## Task directions
A line below contains "Development Centre, National", and a later one contains "Anneli Corell, District Prosecutor". Repeat both, with every line between them, exactly.

#### Material for the task ####

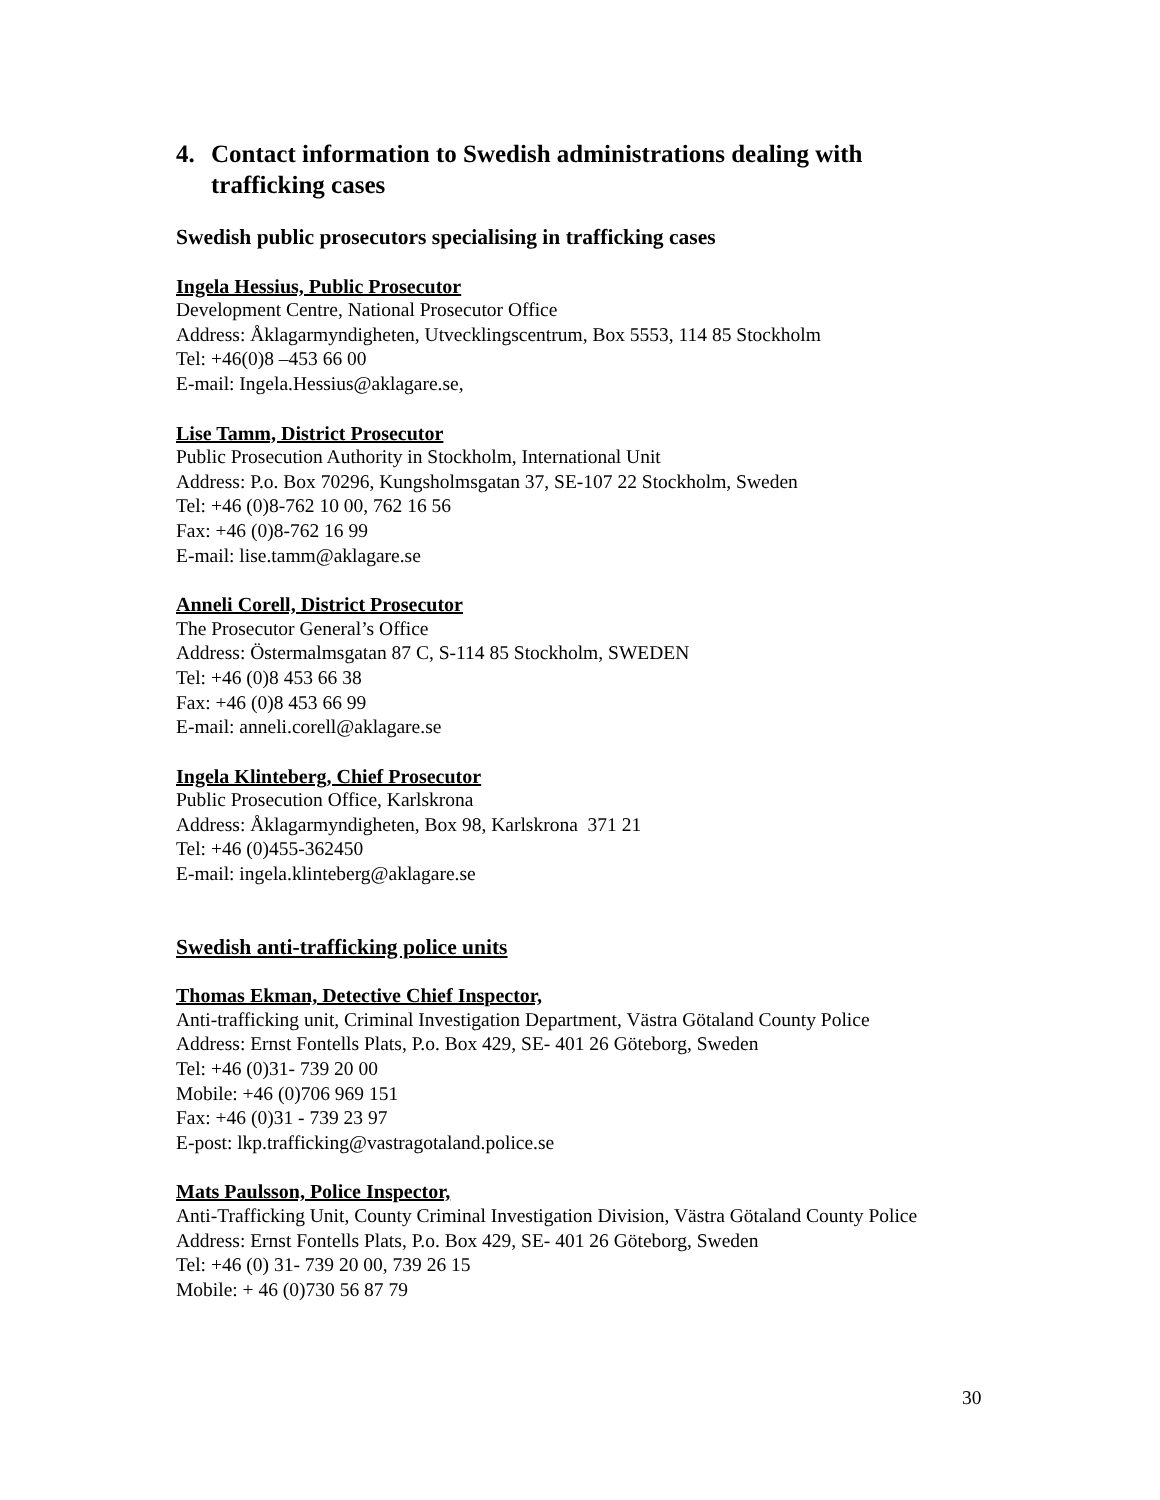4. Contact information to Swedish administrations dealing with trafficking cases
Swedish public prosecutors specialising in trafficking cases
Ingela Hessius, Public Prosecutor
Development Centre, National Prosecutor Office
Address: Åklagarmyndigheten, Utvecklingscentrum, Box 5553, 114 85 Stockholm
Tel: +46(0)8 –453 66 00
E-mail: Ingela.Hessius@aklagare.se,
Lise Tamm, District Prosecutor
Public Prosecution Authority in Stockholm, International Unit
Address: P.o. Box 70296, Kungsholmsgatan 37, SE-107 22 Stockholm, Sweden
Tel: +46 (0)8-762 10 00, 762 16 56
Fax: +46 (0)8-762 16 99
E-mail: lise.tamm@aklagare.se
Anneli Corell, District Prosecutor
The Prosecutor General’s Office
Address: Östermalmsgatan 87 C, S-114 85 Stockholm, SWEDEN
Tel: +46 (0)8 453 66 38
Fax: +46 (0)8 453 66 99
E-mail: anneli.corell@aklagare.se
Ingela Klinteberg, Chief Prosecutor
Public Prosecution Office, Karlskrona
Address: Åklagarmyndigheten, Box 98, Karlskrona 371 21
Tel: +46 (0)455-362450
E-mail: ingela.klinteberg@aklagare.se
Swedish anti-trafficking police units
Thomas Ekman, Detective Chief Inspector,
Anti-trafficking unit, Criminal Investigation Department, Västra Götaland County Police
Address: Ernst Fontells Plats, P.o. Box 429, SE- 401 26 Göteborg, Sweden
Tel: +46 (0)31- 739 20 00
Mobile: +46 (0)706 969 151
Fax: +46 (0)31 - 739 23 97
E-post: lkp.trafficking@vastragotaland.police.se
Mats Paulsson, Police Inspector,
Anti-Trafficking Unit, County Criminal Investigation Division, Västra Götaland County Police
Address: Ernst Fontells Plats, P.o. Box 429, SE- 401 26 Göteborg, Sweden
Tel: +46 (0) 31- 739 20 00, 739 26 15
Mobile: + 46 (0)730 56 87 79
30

####

## Answer space
Development Centre, National Prosecutor Office
Address: Åklagarmyndigheten, Utvecklingscentrum, Box 5553, 114 85 Stockholm
Tel: +46(0)8 –453 66 00
E-mail: Ingela.Hessius@aklagare.se,
Lise Tamm, District Prosecutor
Public Prosecution Authority in Stockholm, International Unit
Address: P.o. Box 70296, Kungsholmsgatan 37, SE-107 22 Stockholm, Sweden
Tel: +46 (0)8-762 10 00, 762 16 56
Fax: +46 (0)8-762 16 99
E-mail: lise.tamm@aklagare.se
Anneli Corell, District Prosecutor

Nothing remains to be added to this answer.